Google Cloud Engine outage caused by 'large backlog of queued mutations'
Ad giant added memory to servers, restarted, watched things get worse ... is on top of things again now
A 14-hour Google cloud platform outage that we missed in the shadow of last week's G Suite outage was caused by a failure to scale, an internal investigation has shown.
The outage, which occurred on 26 March, brought down Google's cloud services in multiple regions, including Dataflow, Big Query, DialogFlow, Kubernetes Engine, Cloud Firestore, App Engine, and Cloud Console. The systems were affected for a total of 14 hours.
The outage was caused by a lack of memory in the company's cache servers, according to an internal investigation by the company published today. "The trigger of the incident was a bulk update of group memberships that expanded to an unexpectedly high number of modified permissions, which generated a large backlog of queued mutations to be applied in real-time," the investigation said.
"The processing of the backlog was degraded by a latent issue with the cache servers, which led to them running out of memory; this in turn resulted in requests to IAM timing out. The problem was temporarily exacerbated in various regions by emergency rollouts performed to mitigate the high memory usage."
Google resolved the issue by installing more memory into the cache servers and restarting them. But by this point, a heap of stale data had built up, which led to further issues which system engineers had to battle with for several more hours. The systems were back up and operating at 05:55AM UTC the following morning.
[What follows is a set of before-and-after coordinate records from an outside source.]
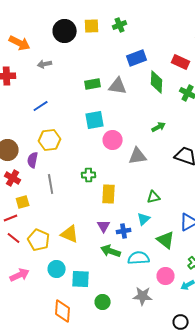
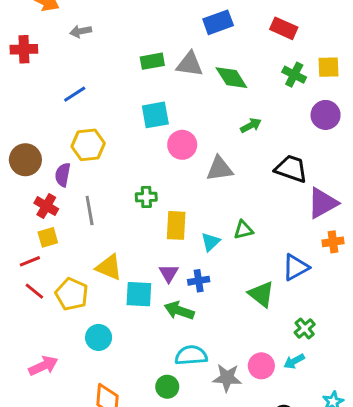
green diamond: (157, 82) -> (231, 78), moved, turned -35
red cross: (13, 178) -> (46, 206), moved
cyan triangle: (144, 219) -> (211, 242), moved
yellow triangle: (70, 234) -> (109, 267), moved
cyan semicircle: (139, 258) -> (191, 355), moved
pink arrow: (20, 275) -> (43, 366), moved
pink circle: (166, 276) -> (261, 366), moved
cyan square: (81, 279) -> (139, 294), moved

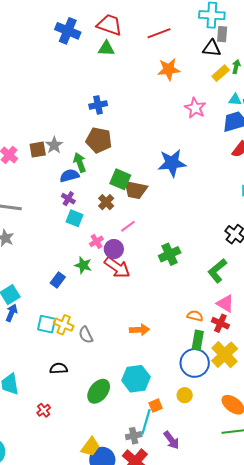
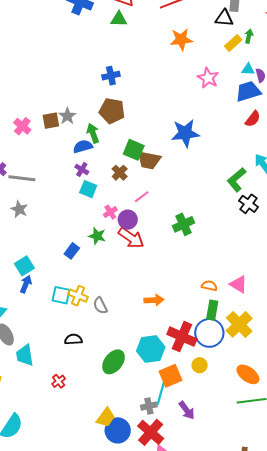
green L-shape: (217, 271) -> (237, 180), moved
pink triangle: (225, 304) -> (239, 284), moved
red cross: (220, 323) -> (182, 337), moved, size x1.6
orange square: (156, 406) -> (171, 376), size x1.6

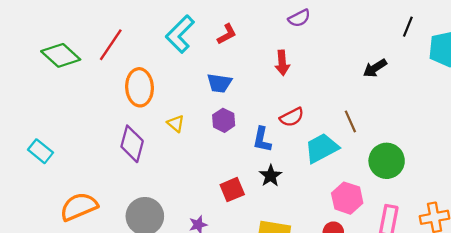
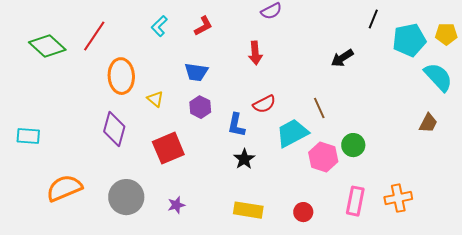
cyan L-shape: (180, 34) -> (159, 26), size x0.6
yellow triangle: (176, 124) -> (155, 99), moved
cyan rectangle: (40, 151) -> (28, 136), turned -35
green circle: (387, 161) -> (353, 145), size x0.7
red square: (232, 190) -> (168, 148), moved, size x1.4
pink hexagon: (347, 198) -> (323, 157), moved

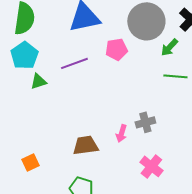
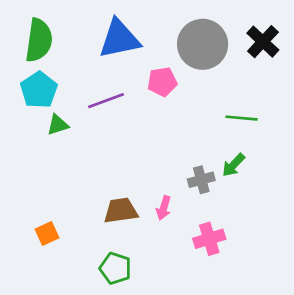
green arrow: (169, 47) -> (233, 165), moved
pink arrow: (121, 133) -> (164, 208), moved
pink cross: (151, 166) -> (209, 239), turned 35

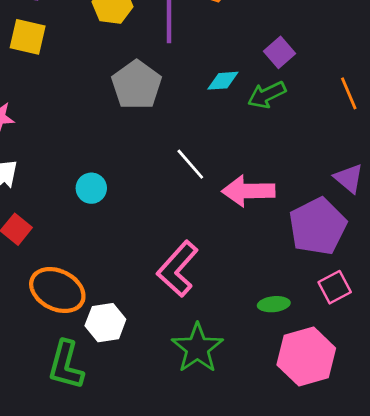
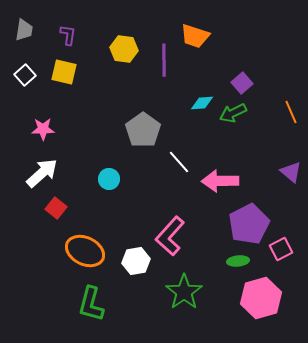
gray pentagon: (137, 85) -> (143, 130), moved
purple pentagon: (318, 226) -> (249, 224), moved
white hexagon: (105, 323) -> (136, 261), moved

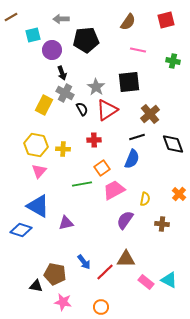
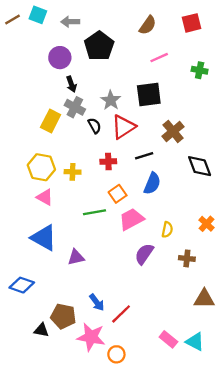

In response to the issues, Google said that it is "ensuring that the cache servers can handle bulk updates of the kind which triggered this incident" and that "efforts are underway to optimize the memory usage and protections on the cache servers, and allow emergency configuration changes without requiring restarts."
"To allow us to mitigate data staleness issues more quickly in future, we will also be sharding out the database batch processing to allow for parallelization and more frequent runs. We understand how important regional reliability is for our users and apologize for this incident." ®